Otitis Media (Middle Ear Infection)

For information about COVID-19 and ear infections, and the differences between the two, please visit our COVID-19 and Ear Infection page.

Otitis media is the medical term for a painful infection or inflammation in the middle ear. Most children have at least one middle ear infection by the time they are 3 years old. While not as common, adults can get these ear infections, too.

Otitis media occurs when the eustachian tubes, which connect the middle ear to the nose, get blocked with fluid. Mucus, pus, and bacteria can also build up behind the eardrum, causing pressure and pain. This type of infection happens more often in young children because their eustachian tubes are smaller, so it’s easier for fluid to get trapped in the middle ear.

Inflammation in the middle ear most often starts after you’ve had a sore throat, cold, or other upper respiratory problem like a sinus infection.

It’s important to get treatment for an ear infection because, if left untreated, it can lead to more serious conditions, including:

  • Infection in other parts of the head
  • Ruptured eardrum
  • Permanent hearing loss
  • Problems with speech and language

The ear, nose, and throat (ENT) specialists in the Division of Otolaryngology – Head and Neck Surgery at Cooper University Health Care are experts in diagnosing and treating middle ear infections (otitis media) in patients of all ages.

Why Choose Cooper to Treat Otitis Media (Middle Ear Infection)

Cooper has a team of fellowship-trained otolaryngologists (ENT specialists) who are highly qualified to diagnose and treat all the conditions that can affect the ears, nose and throat, and they have extensive experience treating middle ear infections in children and adults.

Risk Factors for Otitis Media (Middle Ear Infection)

The most common risk factor for developing a middle ear infection is having a cold, sore throat or other upper respiratory infection. Other factors that increase the chances of middle ear infections include:

  • Age (children between 6 and 36 months are most likely to get ear infections)
  • Attending daycare
  • A history of nasal allergies like hay fever (also called allergic rhinitis)
  • Living in a home where cigarettes are smoked
  • Having family members who get multiple ear infections (studies show a genetic connection for otitis media)
  • Using a pacifier
  • A history of gastroesophageal reflux disease (GERD)

Symptoms of Otitis Media (Middle Ear Infection)

These are the most common symptoms of middle ear infections:

  • Ear pain
  • Feeling of fullness in the ear
  • Fluid draining from the ear(s)
  • Fever
  • Hearing loss

How Otitis Media (Middle Ear Infection) Is Diagnosed

After reviewing your (or your child’s) health history, your healthcare provider will perform a physical exam, including a check of the outer ear(s) and the eardrum(s) using an otoscope.

The otoscope is a lighted tool that lets the healthcare provider see inside the ear. A pneumatic otoscope blows a puff of air into the ear to test eardrum movement. When there is fluid or infection in the middle ear, movement is decreased.

Your provider may also do a tympanometry.
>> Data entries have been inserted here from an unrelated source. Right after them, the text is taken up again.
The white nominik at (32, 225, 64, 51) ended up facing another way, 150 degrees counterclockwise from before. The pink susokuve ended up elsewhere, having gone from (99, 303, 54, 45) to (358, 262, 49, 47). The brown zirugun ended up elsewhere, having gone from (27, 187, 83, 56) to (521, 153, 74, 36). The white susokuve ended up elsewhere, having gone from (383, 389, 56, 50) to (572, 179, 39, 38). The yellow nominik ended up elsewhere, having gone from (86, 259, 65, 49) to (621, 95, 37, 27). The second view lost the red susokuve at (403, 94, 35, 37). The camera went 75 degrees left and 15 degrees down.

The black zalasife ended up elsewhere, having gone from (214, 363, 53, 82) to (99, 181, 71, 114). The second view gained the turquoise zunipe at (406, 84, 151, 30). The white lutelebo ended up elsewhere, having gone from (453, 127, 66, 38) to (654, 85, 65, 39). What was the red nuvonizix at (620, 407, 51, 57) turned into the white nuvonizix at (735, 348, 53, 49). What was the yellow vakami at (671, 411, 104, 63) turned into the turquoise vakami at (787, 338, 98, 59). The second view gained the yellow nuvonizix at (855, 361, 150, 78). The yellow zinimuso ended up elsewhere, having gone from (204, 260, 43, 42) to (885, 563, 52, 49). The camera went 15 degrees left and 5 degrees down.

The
This is a test that directs air and sound to the middle ear.

If you or your child has frequent ear infections, your healthcare provider may suggest having a hearing test to make sure your hearing hasn’t been affected.

How Otitis Media (Middle Ear Infection) Is Treated

Treatment depends on the patient’s age, overall health, and the severity of the condition. Treatment may include:

  • Antibiotics (oral or ear drops) if a bacterial infection is present
  • Pain relievers
  • Insertion of small tubes in the eardrum for chronic ear infections 

It’s important to know that most ear infections clear up on their own. Because antibiotics tend to be overused for treating ear infections, and because children may become resistant to the antibiotics most commonly used to treat otitis media, the American Academy of Pediatrics and the American Academy of Family Physicians recommend watchful waiting for 72 hours if:

  • Your child is older than 6 months
  • Your child is otherwise healthy
  • Your child has mild symptoms or an unclear diagnosis

Taking cold and allergy medicines do not appear to prevent ear infections. And, currently, there is no vaccine that can prevent the disease. Do, however, check with your (or your child’s) healthcare provider to make sure your vaccines are up-to-date.